Supplied records:
──────
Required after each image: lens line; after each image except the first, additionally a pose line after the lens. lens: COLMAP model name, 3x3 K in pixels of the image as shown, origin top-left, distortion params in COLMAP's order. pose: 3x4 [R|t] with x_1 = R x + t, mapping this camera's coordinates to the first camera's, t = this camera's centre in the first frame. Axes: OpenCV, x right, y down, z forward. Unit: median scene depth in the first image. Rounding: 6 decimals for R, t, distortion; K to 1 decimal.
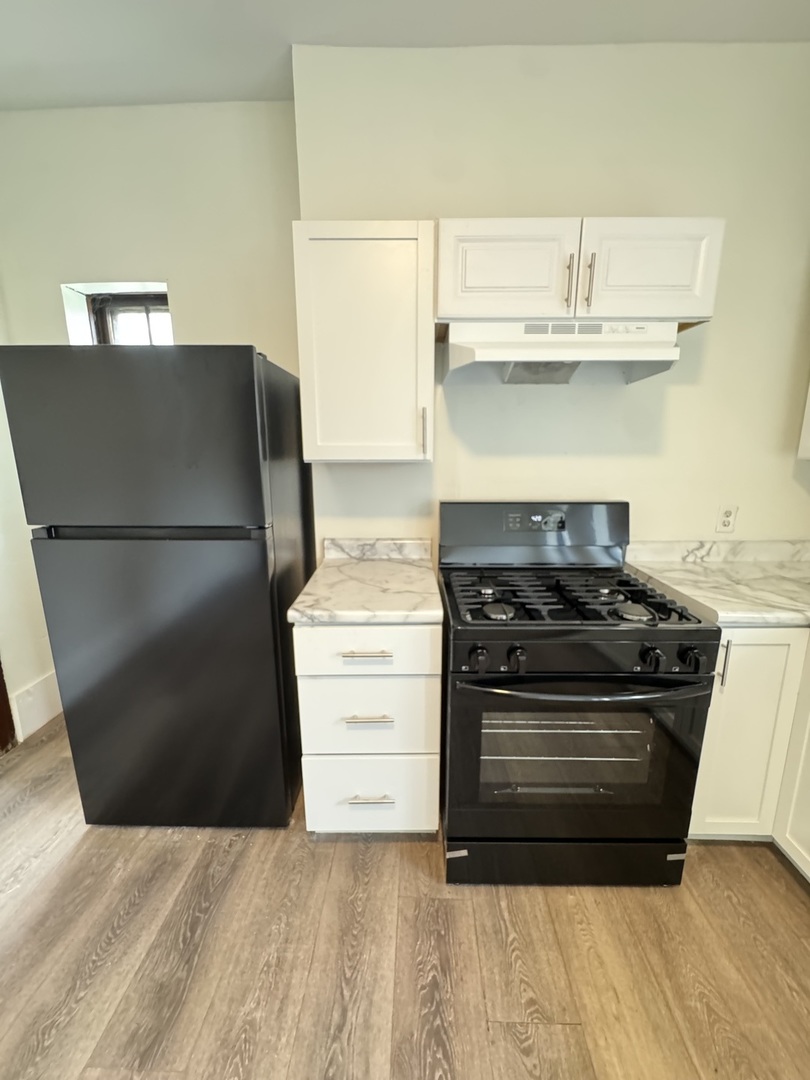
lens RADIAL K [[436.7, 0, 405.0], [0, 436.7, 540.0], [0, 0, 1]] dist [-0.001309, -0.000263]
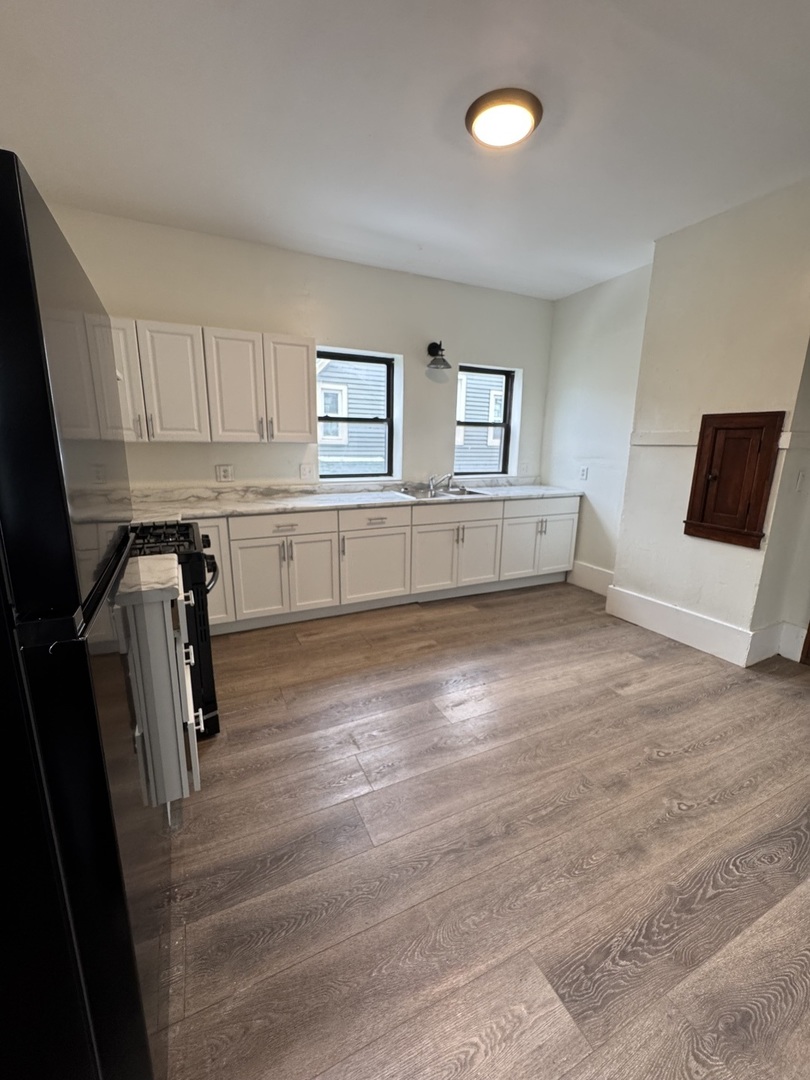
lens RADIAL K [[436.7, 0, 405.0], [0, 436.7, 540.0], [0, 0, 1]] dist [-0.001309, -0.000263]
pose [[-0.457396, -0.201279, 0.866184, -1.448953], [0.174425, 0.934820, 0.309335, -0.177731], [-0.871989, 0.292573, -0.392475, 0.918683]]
──────
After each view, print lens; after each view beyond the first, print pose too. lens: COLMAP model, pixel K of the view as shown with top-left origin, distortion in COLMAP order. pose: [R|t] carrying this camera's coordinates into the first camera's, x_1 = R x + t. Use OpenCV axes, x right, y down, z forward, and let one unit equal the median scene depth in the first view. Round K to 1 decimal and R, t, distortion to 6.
──────
What you need to do: Rewrite the part of the material that opens with the line containing "Required after each" and closes with the line containing "0.292573, -0.392475, 0.918683]]", changing "pose line" to "pose record" and keeping everything else the same. Leave the pictures out of your answer.

Response to the task:
Required after each image: lens line; after each image except the first, additionally a pose record after the lens. lens: COLMAP model name, 3x3 K in pixels of the image as shown, origin top-left, distortion params in COLMAP's order. pose: 3x4 [R|t] with x_1 = R x + t, mapping this camera's coordinates to the first camera's, t = this camera's centre in the first frame. Axes: OpenCV, x right, y down, z forward. Unit: median scene depth in the first image. Rounding: 6 decimals for R, t, distortion; K to 1 decimal.
lens RADIAL K [[436.7, 0, 405.0], [0, 436.7, 540.0], [0, 0, 1]] dist [-0.001309, -0.000263]
lens RADIAL K [[436.7, 0, 405.0], [0, 436.7, 540.0], [0, 0, 1]] dist [-0.001309, -0.000263]
pose [[-0.457396, -0.201279, 0.866184, -1.448953], [0.174425, 0.934820, 0.309335, -0.177731], [-0.871989, 0.292573, -0.392475, 0.918683]]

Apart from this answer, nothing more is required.